* TEXT SHOWN *

━━━━━━━━

There is no way to contact them without LOGGING IN to a dead account so I just considered it a dead-loss. I'm just glad I made a burner account and a "monthly" one, on a secondary debit card with a I use solely for subs.
I had actually changed the UA string and had uBlock installed in the internal Chromium as a possible precaution if they were to ever "fingerprint" it, but I'm not 100% if that even carries into the SF container of it.
To be honest, it would not be hard for them to see no "streams" despite a good amount of GB usage per day, HLS traffic requests much faster than realtime and API requests during analysing. . I'm actually surprised it lasted as long as it did really.
Has anybody else missed the emails (mine both went to spam) and been actually nuked?
There are two ways that Amazon has figured out the people are downloading (with StreamFab and its clones).
1) Lots of activity online at Prime Video, but no streaming being completed. This has already been discussed, and I think it might just be an initiating step where they decided to search for what was going on.

━━━━━━━━

* DATA EXCERPTS *

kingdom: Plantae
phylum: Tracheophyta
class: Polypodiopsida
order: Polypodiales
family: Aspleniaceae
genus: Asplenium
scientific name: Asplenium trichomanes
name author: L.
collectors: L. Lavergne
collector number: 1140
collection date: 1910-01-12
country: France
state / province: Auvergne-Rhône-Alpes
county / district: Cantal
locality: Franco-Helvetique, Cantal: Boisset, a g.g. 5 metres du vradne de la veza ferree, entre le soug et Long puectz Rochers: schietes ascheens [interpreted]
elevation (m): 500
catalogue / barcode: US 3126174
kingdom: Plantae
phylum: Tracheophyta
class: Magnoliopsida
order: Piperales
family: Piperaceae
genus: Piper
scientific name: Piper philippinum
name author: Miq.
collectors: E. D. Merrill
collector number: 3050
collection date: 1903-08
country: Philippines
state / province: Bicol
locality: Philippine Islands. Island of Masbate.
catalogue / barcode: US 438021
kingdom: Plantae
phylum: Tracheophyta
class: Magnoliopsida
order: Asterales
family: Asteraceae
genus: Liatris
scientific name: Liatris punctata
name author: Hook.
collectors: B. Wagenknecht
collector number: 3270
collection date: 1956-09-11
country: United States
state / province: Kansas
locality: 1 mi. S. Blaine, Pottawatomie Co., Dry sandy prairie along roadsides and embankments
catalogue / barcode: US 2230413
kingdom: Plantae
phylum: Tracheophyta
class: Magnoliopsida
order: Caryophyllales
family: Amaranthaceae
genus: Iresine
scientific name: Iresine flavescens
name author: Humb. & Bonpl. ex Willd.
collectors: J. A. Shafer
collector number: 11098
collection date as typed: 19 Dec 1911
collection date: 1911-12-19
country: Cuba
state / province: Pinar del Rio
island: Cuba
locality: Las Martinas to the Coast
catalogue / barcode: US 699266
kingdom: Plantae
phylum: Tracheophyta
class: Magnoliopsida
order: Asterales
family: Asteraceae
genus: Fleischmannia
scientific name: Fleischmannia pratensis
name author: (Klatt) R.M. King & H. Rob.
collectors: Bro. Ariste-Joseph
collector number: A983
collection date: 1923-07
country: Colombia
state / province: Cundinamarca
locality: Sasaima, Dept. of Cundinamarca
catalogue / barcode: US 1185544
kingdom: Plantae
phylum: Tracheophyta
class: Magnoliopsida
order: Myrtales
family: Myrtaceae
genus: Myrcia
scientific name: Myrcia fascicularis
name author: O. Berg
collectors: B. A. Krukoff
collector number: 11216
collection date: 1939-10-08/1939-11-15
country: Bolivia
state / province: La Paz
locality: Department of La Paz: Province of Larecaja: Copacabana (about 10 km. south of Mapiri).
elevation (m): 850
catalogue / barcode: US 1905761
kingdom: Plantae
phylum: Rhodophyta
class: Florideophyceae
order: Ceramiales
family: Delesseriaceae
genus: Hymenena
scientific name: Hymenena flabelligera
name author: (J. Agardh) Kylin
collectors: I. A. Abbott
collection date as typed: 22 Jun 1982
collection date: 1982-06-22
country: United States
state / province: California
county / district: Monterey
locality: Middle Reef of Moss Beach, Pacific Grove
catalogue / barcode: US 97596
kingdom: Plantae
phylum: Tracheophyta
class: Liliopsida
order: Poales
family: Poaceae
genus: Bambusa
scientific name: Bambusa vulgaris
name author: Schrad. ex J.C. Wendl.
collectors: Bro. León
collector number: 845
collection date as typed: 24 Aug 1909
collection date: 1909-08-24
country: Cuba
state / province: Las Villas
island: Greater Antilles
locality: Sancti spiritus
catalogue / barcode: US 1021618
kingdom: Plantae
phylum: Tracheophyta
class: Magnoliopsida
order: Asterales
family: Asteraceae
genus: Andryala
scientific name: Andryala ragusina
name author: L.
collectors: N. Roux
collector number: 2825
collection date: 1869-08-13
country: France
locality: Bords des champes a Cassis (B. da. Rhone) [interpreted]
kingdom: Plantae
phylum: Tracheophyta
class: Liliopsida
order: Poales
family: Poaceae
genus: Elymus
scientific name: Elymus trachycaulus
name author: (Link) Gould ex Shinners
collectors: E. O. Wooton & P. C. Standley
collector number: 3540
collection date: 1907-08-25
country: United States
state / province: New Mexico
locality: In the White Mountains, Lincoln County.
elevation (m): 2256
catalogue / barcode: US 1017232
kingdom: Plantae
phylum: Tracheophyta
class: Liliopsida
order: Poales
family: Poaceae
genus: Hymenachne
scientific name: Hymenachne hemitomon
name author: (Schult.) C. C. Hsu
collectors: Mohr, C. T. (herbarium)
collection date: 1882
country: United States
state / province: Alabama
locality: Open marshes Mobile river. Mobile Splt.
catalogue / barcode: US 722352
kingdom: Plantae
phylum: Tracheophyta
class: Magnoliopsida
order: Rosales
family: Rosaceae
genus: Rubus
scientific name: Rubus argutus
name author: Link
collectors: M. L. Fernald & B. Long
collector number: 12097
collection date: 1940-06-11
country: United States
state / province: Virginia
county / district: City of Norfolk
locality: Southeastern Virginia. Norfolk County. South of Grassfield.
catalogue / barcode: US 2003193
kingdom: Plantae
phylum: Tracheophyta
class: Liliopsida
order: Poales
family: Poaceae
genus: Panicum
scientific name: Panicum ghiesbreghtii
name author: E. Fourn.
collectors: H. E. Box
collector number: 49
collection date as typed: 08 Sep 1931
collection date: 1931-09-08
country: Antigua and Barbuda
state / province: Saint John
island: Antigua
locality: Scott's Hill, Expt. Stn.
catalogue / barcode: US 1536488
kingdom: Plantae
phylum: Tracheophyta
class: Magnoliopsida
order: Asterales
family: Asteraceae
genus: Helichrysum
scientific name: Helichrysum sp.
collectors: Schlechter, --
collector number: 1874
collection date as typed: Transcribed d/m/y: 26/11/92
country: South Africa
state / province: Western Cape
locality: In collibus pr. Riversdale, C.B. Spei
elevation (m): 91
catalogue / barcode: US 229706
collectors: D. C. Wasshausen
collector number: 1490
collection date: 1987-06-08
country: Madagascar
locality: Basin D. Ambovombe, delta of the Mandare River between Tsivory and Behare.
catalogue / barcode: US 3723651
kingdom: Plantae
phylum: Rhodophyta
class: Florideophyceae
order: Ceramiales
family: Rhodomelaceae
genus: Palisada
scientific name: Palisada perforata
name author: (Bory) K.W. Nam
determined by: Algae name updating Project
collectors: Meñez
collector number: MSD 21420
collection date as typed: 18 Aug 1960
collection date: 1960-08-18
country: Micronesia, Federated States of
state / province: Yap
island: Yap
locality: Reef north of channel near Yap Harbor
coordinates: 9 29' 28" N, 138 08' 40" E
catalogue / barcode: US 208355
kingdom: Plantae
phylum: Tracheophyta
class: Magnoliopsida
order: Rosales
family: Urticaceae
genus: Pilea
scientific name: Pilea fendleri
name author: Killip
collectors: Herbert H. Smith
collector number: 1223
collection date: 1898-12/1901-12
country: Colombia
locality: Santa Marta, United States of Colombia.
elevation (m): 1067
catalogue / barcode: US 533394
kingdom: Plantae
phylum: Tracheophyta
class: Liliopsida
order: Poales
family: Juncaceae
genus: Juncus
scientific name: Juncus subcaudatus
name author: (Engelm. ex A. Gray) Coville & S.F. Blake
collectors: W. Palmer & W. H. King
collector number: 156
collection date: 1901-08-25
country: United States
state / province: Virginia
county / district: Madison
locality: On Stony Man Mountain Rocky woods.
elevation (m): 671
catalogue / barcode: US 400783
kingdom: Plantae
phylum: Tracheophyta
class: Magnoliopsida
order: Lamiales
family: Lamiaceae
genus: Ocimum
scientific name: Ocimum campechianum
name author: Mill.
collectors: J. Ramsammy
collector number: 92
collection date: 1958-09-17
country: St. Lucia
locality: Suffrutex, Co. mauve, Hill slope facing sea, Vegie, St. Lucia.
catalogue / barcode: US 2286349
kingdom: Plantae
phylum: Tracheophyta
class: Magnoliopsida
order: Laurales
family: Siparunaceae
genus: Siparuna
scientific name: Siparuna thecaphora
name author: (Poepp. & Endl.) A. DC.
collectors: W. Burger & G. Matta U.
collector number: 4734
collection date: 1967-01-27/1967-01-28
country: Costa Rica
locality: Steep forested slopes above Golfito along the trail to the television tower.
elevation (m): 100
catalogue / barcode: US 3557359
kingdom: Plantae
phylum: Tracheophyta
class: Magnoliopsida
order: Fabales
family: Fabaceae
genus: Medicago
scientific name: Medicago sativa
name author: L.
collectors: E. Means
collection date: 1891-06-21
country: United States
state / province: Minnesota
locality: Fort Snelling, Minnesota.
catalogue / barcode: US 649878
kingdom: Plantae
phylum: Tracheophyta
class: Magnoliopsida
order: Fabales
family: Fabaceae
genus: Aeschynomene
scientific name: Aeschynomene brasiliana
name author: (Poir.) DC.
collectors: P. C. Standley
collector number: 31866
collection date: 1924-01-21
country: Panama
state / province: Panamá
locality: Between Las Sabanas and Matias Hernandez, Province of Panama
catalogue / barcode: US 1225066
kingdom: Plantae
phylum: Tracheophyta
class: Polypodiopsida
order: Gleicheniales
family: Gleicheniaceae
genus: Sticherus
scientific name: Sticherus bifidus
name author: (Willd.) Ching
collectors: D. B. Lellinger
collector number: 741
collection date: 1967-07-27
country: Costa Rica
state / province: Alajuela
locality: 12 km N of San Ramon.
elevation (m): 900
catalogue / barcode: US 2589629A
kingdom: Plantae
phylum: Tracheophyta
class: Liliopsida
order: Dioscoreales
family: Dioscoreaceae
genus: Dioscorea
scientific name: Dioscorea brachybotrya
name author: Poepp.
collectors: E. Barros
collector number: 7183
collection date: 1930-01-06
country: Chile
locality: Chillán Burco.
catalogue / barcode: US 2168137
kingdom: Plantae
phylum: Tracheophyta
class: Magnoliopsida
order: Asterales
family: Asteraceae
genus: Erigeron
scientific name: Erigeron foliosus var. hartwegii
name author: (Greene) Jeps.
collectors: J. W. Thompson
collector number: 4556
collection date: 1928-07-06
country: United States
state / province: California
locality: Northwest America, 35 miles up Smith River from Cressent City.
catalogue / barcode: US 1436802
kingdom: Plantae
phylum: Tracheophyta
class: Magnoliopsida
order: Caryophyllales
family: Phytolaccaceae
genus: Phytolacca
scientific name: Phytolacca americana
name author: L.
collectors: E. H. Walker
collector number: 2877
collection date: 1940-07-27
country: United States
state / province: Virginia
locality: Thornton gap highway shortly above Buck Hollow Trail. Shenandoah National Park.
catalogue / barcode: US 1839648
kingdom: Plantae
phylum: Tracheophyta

━━━━━━━━

* TASK A *
List the signs of activity that, according to the forum post about Amazon and StreamFab, would not be hard for Amazon to see.
* TASK B *
Carry on with the forum post about Amazon and StreamFab, starting after its last sentence.

* EXERCISE RESULT A *
- No "streams" despite a good amount of GB usage per day
- HLS traffic requests much faster than realtime
- API requests during analysing

* EXERCISE RESULT B *
2) User-Agent Client Hints. Google it. This method provides all the information about the browser/client you are using to contact a server. A simple line called a User-Agent that looks something like this... Mozilla/5.0 (X11; CrOS x86_64 14541.0.0) AppleWebKit/537.36 (KHTML, like Gecko) Chrome/138.0.0.0 Safari/537.36, was used on Chromium-based browsers previously. Somewhere around Chromium 90, User-Agent Client Hints became the default information transfer method. It provides a lot more information. StreamFab until relatively recently only used the User-Agent that matched the CEF that they use. Now, they seem to have a user-agent switcher that changes the User-Agent once in a while, but does nothing to change the Client Hints. Amazon is obviously using Client Hints to get their information on what browser/client you are using. Try this for yourself, in StreamFab enter the address of https://browserleaks.com/client-hints or better yet, https://www.deviceinfo.me. Amazing, how much they know about your client, aka StreamFab. The Client Hint that stands out to me is the browser - Chromium 135, but it could be anything that they are keying in on. If they see a client with a Chromium 135, they might go back and see how many complete streams of videos you watched. If you are showing 0 or a small amount and yet have a lot of activity online, the email gets sent.
I am sure it could be many things. But I don't think it's rocket science. To watch a stream, exhibits very different behavior than does downloading at max speed. Whether they outsource their CDNs or it's their own department, I am sure they can easily track who does what and the behavior of that client. I am sure they have logs that go back a year or more. They can probably run simple reports that points out the vast difference in behavior. It would stick out like a sore thumb. I am sure they could also use AI but that's not even needed I don't think. I run networks, I can do these things on my own networks and I am not a zillion dollar company.
I assume they probably sent out a random smattering of notifications based on some loose requirements. Could have been Amazon themselves, could have been someone they contracted to handle this based on who owns the CDNs. I think this was basically a warning shot across the bow. They probably really don't want to cancel accounts, they lose money that way. So they are tamping it down and saying, hey stop that.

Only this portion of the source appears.